Barut, "Genetik olarak risk altında olan grupta dahi değiştirilebilir risk faktörlerinin orta yaştan itibaren kontrol altına alınması ve düzenlenmesi alzaymır olma riskini azaltmaktadır. Sonuç olarak fiziksel hareket, sosyal açıdan aktif olmak, stresi azaltmak, sağlıklı beslenme alışkanlıkları, zihinsel fonksiyonları zorlayan aktiviteler ve kaliteli bir uyku alzaymır riskini azaltırken, hastalığın ilerlemesini yavaşlatarak olumlu etkilere neden olmaktadır." diye konuştu. 
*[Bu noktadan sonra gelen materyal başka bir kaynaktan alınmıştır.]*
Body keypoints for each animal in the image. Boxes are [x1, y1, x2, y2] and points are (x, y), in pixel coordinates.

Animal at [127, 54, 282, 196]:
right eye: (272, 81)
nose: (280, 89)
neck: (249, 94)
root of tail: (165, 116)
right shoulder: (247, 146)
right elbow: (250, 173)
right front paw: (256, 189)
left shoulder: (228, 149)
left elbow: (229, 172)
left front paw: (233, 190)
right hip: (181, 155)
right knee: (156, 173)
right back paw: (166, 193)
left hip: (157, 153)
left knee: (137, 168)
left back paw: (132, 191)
Şu anda hastalığın tedavisinde kullanılan bazı ilaçların hastalığın semptomlarındaki ilerlemeyi ve dizabiliteyi bir nebze de olsa yavaşlattığını vurgulayan Barut, şöyle devam etti:
"Özellikle orta ileri evre alzaymır hastalarında ajitasyon, huzursuzluk ve uyku problemleri gibi davranışsal semptomlar bakıcı yükünü oldukça olumsuz olarak etkilemektedir. Bu tarz yakınmaları olan hastalarda öncelikle hastanın huzursuzluğunu artırabilecek açlık, susuzluk, kabızlık, yorgunluk, cilt problemleri sorgulanmalıdır. Hastalar bilişsel fonksiyonlarındaki problemler nedeniyle kendilerini ifade etmekte yeterli olmayabilirler. Hastalar için konforlu bir yaşam alanı sağlanmalıdır. Hasta ile belli konularda inatlaşmak yerine hastanın ilgisini farklı konulara çekmeye çalışmak bu davranışsal problemlerle başa çıkmada faydalı olabilmektedir. Bu hastalara karşı esnek ve sabırlı olmak davranıştan çok hastaların duygularına odaklanmak da çoğu zaman hasta iletişiminde yardımcı olmaktadır. Hastaları fazla uyaran olan ortamlardan uzak tutmak ya da bu tarz aktivitelerden sonra hastaya dinlenmesi için sakin ortamlar oluşturmak da davranış problemlerini azaltabilmektedir. Tüm bu yöntemlere rağmen devam eden davranış problemlerinde ise ilaç tedavileriyle kontrol altına alınabilmektedir."
Barut, "Alzaymırın tedavisi ve oluşma riskini azaltmaya yönelik devam etmekte olan 100'ün üzerinde klinik araştırma bulunmaktadır. Hastalığın oluşumundan sorumlu mekanizmalar, beyinde biriken amyloid proteini ve beyin hücrelerindeki bir proteinin aşırı düzeyde fosforile olmasına bağlı ortaya çıkan nöronal dejenerasyon ve tüm bu mekanizmalar sonucu beyin hücrelerinde enflmasyonun artması olarak özetlenmektedir. Gelecekteki tedaviler bu yollar üzerinden etkili olarak hastalığı tedavi etmeyi amaçlamaktadır." değerlendirmesini yaptı.